Saudi Coalition Strikes Hadrami Elite Forces in Yemen’s Hadramout

When Allies Attack Allies: Saudi Coalition Strikes Its Own Partners in Yemen’s Endless War

The Saudi-led coalition’s bombing of its own proxy forces in Yemen reveals the dangerous fragmentation of a war that has already claimed over 377,000 lives.

A Coalition at War with Itself

The reported Saudi coalition strike on the Barshid Brigade headquarters of the Hadrami Elite Forces represents a troubling escalation in Yemen’s already complex conflict. The Hadrami Elite Forces, trained and equipped by the United Arab Emirates as part of the Saudi-led coalition’s ground operations, have been instrumental in fighting both the Iran-backed Houthis and Al-Qaeda in the Arabian Peninsula (AQAP) since 2016. This apparent attack on allied forces underscores the deep fractures within the anti-Houthi coalition that has waged war in Yemen since 2015.

The strike in Hadramout, Yemen’s largest governorate and home to critical oil infrastructure, comes amid growing tensions between Saudi Arabia and the UAE over their competing visions for Yemen’s future. While both nations initially united to restore the internationally recognized government of President Abd-Rabbu Mansour Hadi, their partnership has steadily unraveled. The UAE has backed southern separatist forces through the Southern Transitional Council (STC), while Saudi Arabia continues to support the official government—creating a war within a war that has turned former allies into adversaries.

The Human Cost of Proxy Warfare

This incident highlights the devastating consequences of proxy warfare for Yemen’s civilian population. Hadramout, which had remained relatively stable compared to other regions, now faces the prospect of becoming another frontline in the coalition’s internal conflicts. The governorate hosts hundreds of thousands of internally displaced persons who fled fighting in other parts of Yemen, seeking safety in what was considered a more secure region.

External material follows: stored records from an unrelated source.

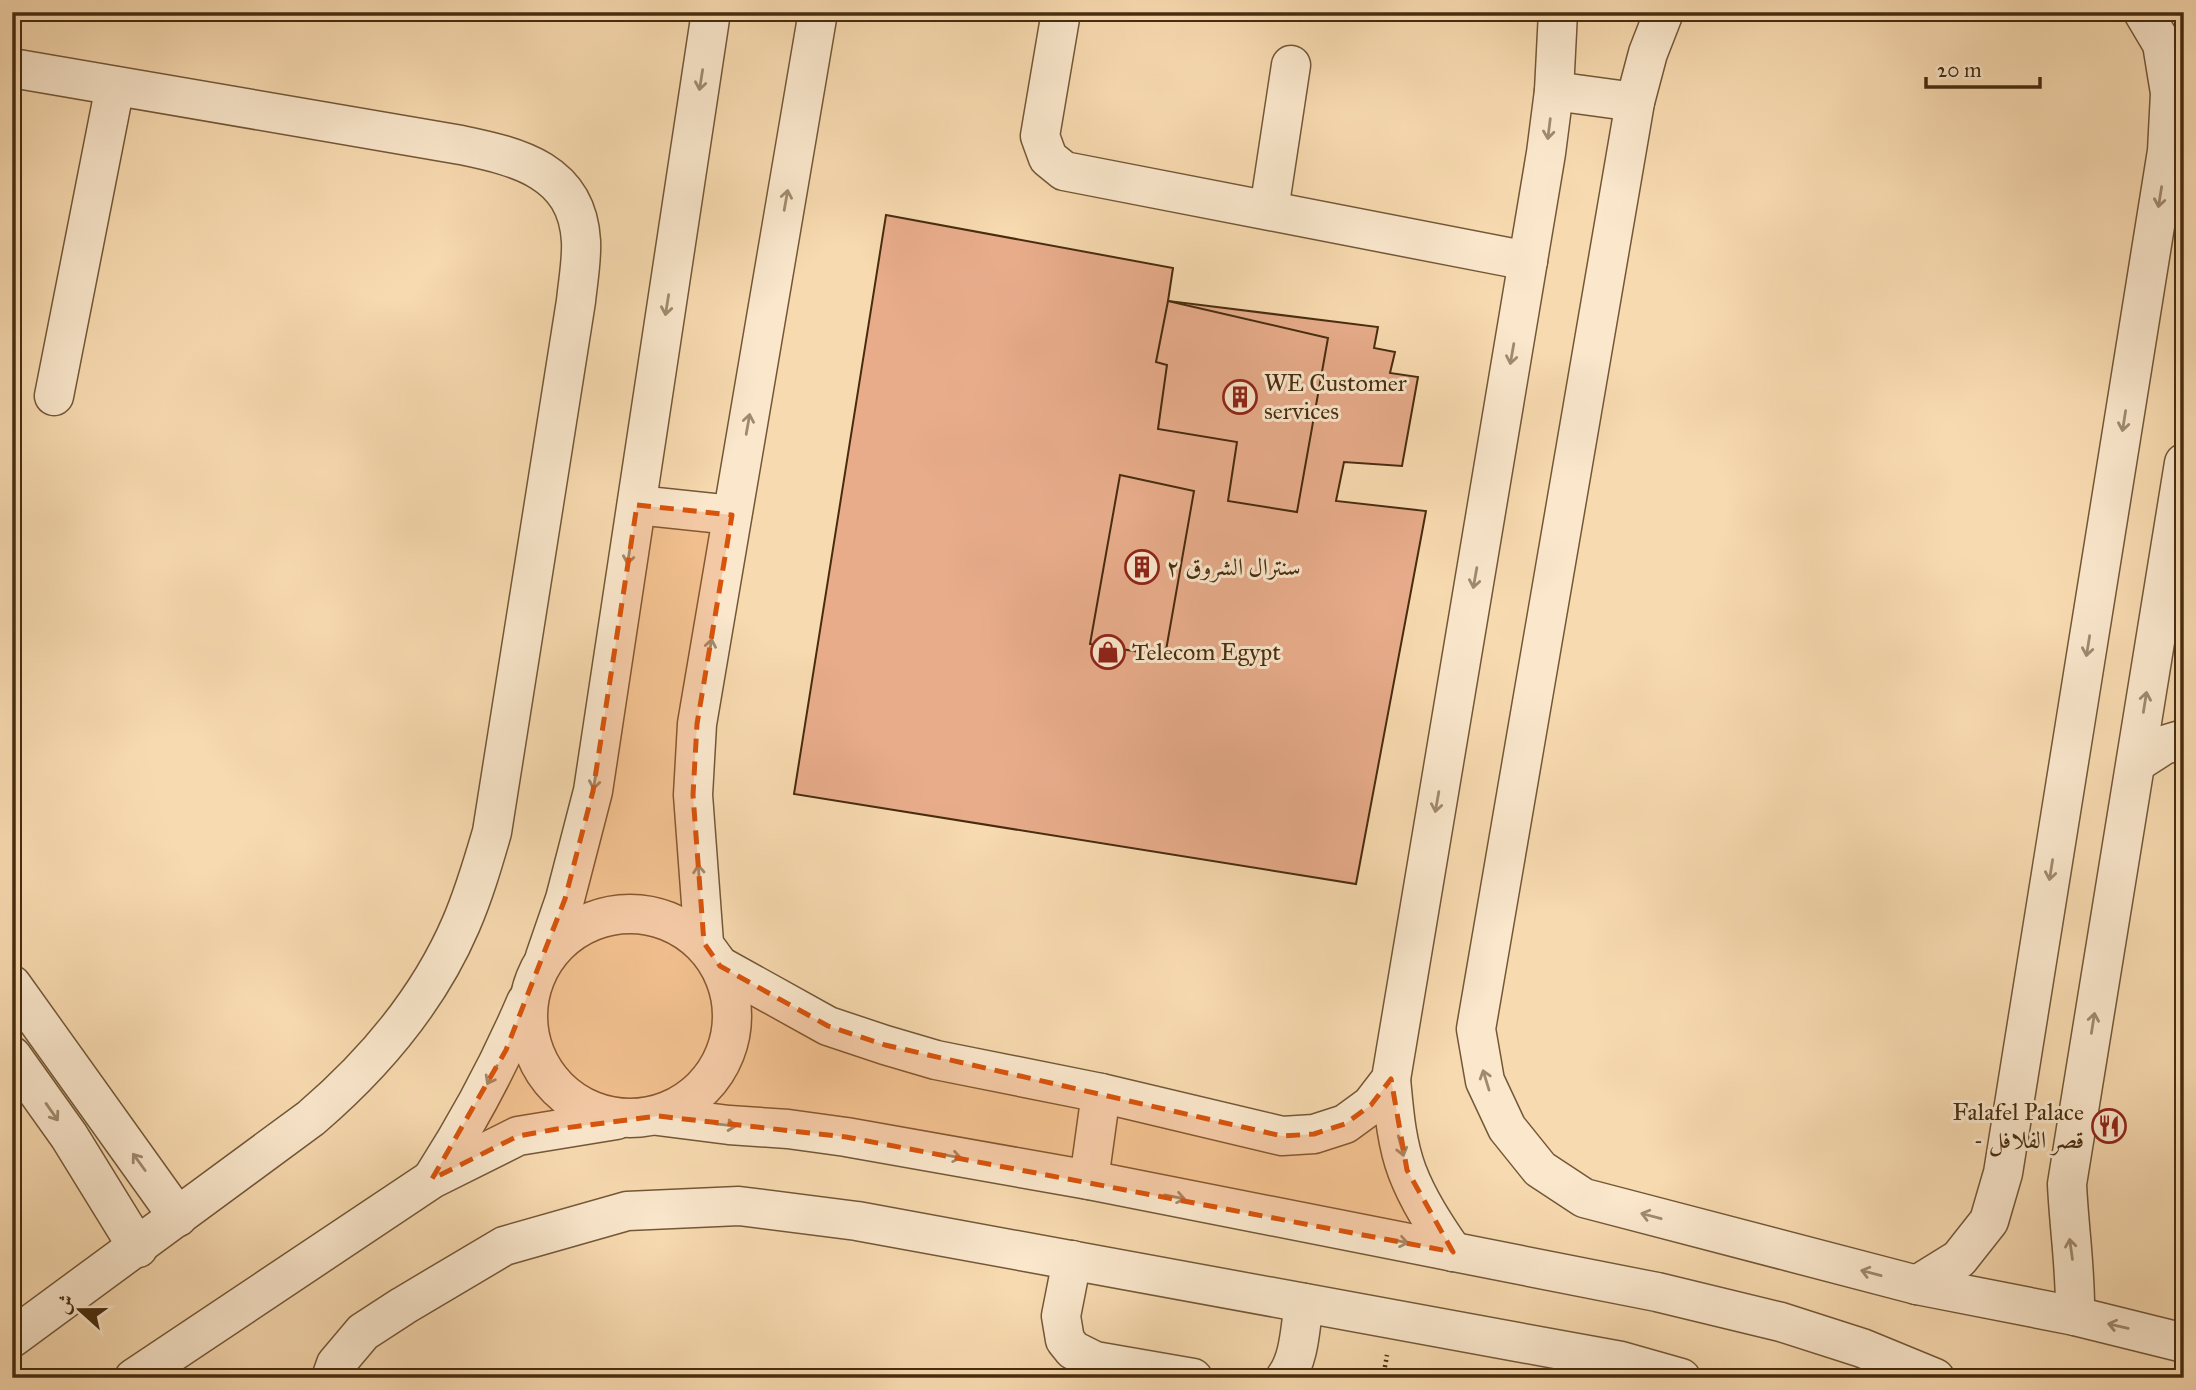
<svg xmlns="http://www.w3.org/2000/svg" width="2196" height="1390" font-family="'IM FELL Great Primer',Amiri,serif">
  <rect width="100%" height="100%" fill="#f8dab0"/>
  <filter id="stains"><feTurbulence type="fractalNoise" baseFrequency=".00286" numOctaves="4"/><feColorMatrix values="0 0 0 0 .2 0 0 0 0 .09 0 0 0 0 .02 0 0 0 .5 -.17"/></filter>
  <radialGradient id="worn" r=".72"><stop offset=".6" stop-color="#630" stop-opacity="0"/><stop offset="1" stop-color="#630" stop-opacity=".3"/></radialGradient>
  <g fill="#e8ac8b" stroke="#472c0f" stroke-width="2">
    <polygon points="886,215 1173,268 1168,301 1378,327 1374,348 1395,352 1390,373 1418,377 1402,466 1344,462 1336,501 1426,511 1356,884 794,794"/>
    <polygon points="1168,301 1328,338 1297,512 1228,501 1237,442 1158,429 1167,365 1156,362"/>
    <polygon points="1120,475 1194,491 1165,656 1090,644"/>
  </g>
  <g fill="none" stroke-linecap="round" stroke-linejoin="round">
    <g stroke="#735837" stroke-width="41">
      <g id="minor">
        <polyline points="1061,12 1040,136 1048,158 1064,171 1528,261"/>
        <polyline points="1664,12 1648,53 1635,102 1476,1029 1485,1081 1507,1128 1540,1169 1584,1198 1917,1285 2075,1316 2184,1343"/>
        <path d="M12 68 461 145C519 157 577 171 581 241 582 260 578 281 576 301L492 832C483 863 474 894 461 924 428 1001 374 1064 311 1118L12 1338"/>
        <polyline points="1554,91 1635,102"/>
        <polyline points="1269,210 1291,65"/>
        <polyline points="54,396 115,86"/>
        <polyline points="637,505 732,515"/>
        <polyline points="2136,763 2164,745 2184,739"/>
        <circle cx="630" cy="1016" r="102"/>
        <polyline points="704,943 693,795 697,724 818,12"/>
        <polyline points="545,957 565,899 593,791 711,12"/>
        <polyline points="720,966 828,1026 885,1045 936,1060 1101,1093 1282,1136 1314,1134 1345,1124 1371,1105 1391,1079 1546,153 1554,91 1558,12"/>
        <polyline points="12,985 178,1217"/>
        <polyline points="12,1056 69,1136 138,1248"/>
        <path d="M1391 1079C1394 1110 1396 1141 1407 1171 1418 1200 1435 1226 1453 1252"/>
        <polyline points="658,1116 729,1125 788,1129 846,1137 1089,1180 1657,1292 1781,1322 1862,1348 1935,1378"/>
        <path d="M433 1177C469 1121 500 1063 526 1002"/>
        <polyline points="1089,1180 1101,1093"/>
        <polyline points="1072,1260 1061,1316 1065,1340 1073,1350 1095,1361 1193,1378"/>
        <polyline points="1917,1285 1959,1259 1989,1221 2003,1173 2167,151 2170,93 2162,44 2143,12"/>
        <path d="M2075 1316C2076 1272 2069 1228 2067 1184L2184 463"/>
        <polyline points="134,1378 432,1179 518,1136 616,1120"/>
        <polyline points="331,1378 336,1364 363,1332 403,1306 504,1246 627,1211 739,1206 857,1221 1621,1361 1681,1378"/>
        <path d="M1285 1378C1300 1358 1300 1327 1304 1303"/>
      </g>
    </g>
    <polyline stroke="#472c0f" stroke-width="4.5" stroke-dasharray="2 3.5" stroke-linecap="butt" points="1383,1378 1387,1355"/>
    <use href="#minor" stroke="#fae7cc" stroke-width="38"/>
  </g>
  <defs><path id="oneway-shaft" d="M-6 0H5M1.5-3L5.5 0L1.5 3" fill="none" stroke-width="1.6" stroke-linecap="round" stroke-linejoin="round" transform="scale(1.75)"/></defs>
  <g stroke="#a08a6e">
    <use href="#oneway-shaft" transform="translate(701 80) rotate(99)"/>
    <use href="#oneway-shaft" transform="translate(1549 129) rotate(97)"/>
    <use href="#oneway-shaft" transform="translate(2160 197) rotate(99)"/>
    <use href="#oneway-shaft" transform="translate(786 200) rotate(-80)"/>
    <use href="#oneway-shaft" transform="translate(667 305) rotate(99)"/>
    <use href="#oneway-shaft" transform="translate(1512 354) rotate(100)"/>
    <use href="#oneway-shaft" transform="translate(2124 421) rotate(99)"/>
    <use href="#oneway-shaft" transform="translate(748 424) rotate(-80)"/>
    <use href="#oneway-shaft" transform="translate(629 554) rotate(99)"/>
    <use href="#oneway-shaft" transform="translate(1475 578) rotate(100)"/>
    <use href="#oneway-shaft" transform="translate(2088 646) rotate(99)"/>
    <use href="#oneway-shaft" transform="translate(710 649) rotate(-80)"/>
    <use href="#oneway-shaft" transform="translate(2145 702) rotate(-81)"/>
    <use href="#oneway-shaft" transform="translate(595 779) rotate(99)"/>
    <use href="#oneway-shaft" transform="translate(1437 802) rotate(100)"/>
    <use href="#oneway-shaft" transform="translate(2051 870) rotate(99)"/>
    <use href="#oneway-shaft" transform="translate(699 875) rotate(-94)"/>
    <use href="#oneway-shaft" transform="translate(2093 1023) rotate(-81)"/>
    <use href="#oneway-shaft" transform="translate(492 1075) rotate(118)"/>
    <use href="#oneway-shaft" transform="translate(1486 1080) rotate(-107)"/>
    <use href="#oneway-shaft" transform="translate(52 1112) rotate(55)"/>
    <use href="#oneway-shaft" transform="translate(726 1125) rotate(6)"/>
    <use href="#oneway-shaft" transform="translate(1401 1146) rotate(75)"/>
    <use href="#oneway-shaft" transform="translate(951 1156) rotate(10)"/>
    <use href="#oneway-shaft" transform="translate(139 1162) rotate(-126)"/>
    <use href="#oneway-shaft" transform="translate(1175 1197) rotate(11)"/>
    <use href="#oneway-shaft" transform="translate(1651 1216) rotate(-165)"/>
    <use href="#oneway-shaft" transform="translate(1398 1241) rotate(11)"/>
    <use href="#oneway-shaft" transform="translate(2071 1249) rotate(-98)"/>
    <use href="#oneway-shaft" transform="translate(1871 1273) rotate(-165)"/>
    <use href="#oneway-shaft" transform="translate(2118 1326) rotate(-167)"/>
  </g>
  <path fill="#d8540c" fill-opacity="0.2" stroke="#d8540c" stroke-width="5" stroke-dasharray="14 9" stroke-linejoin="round" d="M637 505 732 515 697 724 693 795 704 943 720 966 828 1026 885 1045 1282 1136 1314 1134 1345 1124 1371 1105 1391 1079 1407 1170 1453 1252 846 1137 658 1116 557 1129 518 1136 432 1179 506 1050 565 899 593 791Z"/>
  <defs>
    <g id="building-ring" transform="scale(1.75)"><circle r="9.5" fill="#fae7cc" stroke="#8f2418" stroke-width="1.5"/><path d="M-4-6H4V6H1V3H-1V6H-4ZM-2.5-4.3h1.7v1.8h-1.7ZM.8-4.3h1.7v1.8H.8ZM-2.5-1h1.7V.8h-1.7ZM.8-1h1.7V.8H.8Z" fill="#8f2418"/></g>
    <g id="shop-ring" transform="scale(1.75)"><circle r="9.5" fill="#fae7cc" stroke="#8f2418" stroke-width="1.5"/><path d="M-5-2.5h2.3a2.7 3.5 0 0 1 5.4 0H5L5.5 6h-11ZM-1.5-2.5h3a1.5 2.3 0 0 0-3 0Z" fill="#8f2418"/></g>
    <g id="restaurant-ring" transform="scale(1.75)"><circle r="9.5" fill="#fae7cc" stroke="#8f2418" stroke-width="1.5"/><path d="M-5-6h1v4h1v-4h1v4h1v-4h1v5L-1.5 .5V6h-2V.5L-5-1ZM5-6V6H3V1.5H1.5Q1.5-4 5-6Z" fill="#8f2418"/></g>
  </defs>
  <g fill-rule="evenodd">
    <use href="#building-ring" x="1240" y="397"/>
    <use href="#building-ring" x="1142" y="567"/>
    <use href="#shop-ring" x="1108" y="652"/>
    <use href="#restaurant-ring" x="2109" y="1126"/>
  </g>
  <g text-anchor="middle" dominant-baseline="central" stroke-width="6" stroke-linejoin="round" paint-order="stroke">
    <g font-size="24" fill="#472c0f" stroke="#fae7cc" text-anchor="start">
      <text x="1264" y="383">WE Customer<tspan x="1264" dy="28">services</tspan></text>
      <text x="1166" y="567">سنترال الشروق ٢</text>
      <text x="1132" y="652">Telecom Egypt</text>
      <text x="2084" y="1112" text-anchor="end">Falafel Palace<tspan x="2084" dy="28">- قصر الفلافل</tspan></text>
    </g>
  </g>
  <rect width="2196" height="1390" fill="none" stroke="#f8dab0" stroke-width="42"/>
  <rect x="14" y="14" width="2168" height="1362" fill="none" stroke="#472c0f" stroke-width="3.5"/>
  <rect x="21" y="21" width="2154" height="1348" fill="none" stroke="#472c0f" stroke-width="2"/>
  <g transform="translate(80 1310) rotate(291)" stroke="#fae7cc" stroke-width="5" paint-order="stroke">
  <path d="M0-5L12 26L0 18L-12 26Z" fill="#472c0f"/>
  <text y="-10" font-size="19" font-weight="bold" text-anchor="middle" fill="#472c0f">ش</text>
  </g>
  <path d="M1926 77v10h114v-10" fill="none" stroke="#472c0f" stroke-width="3.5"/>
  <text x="1937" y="77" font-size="21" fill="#472c0f" stroke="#fae7cc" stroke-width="5" paint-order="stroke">20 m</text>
  <rect width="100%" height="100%" filter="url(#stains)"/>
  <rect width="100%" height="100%" fill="url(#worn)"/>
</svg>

The fragmentation of the anti-Houthi coalition has created a security vacuum that various armed groups have rushed to fill. Local forces like the Hadrami Elite have found themselves caught between competing regional powers, each pursuing their own strategic objectives. This has led to a proliferation of militias, checkpoints, and parallel governance structures that further fragment Yemen’s territory and complicate any path toward peace.

Regional Ambitions Trump Yemeni Sovereignty

The attack reveals how Yemen has become a chessboard for regional powers to pursue their geopolitical ambitions. Saudi Arabia seeks to prevent Iranian influence on its southern border, while the UAE aims to control key ports and shipping lanes along Yemen’s coast. These competing interests have transformed what began as an intervention to restore governmental legitimacy into multiple overlapping conflicts that serve neither Yemeni interests nor regional stability.

The international community’s muted response to such incidents reflects a troubling normalization of Yemen’s suffering. Despite being the world’s worst humanitarian crisis, with 21.6 million people requiring humanitarian assistance, Yemen rarely captures sustained global attention. The complexity of the conflict, with its shifting alliances and proxy relationships, provides convenient cover for external powers to avoid accountability for their roles in perpetuating the violence.

The Illusion of Military Solutions

Nearly a decade into this conflict, the Saudi coalition’s apparent attack on its own proxy forces demonstrates the fundamental failure of military approaches to Yemen’s crisis. Each escalation, each new front opened, and each fractured alliance only deepens the country’s fragmentation and pushes a political solution further out of reach. The proliferation of armed groups, each with their own foreign backers and local grievances, has created a conflict ecosystem that sustains itself regardless of the original war aims.

If the Saudi-led coalition cannot maintain unity even among its own proxy forces, what hope exists for achieving its stated objective of restoring Yemen’s legitimate government? This question becomes even more pressing as the humanitarian toll continues to mount, with Yemen facing widespread famine, cholera outbreaks, and the collapse of basic services. Perhaps it is time for regional powers to acknowledge what has become painfully clear: their military intervention has not brought stability to Yemen but has instead created new layers of conflict that will take generations to resolve.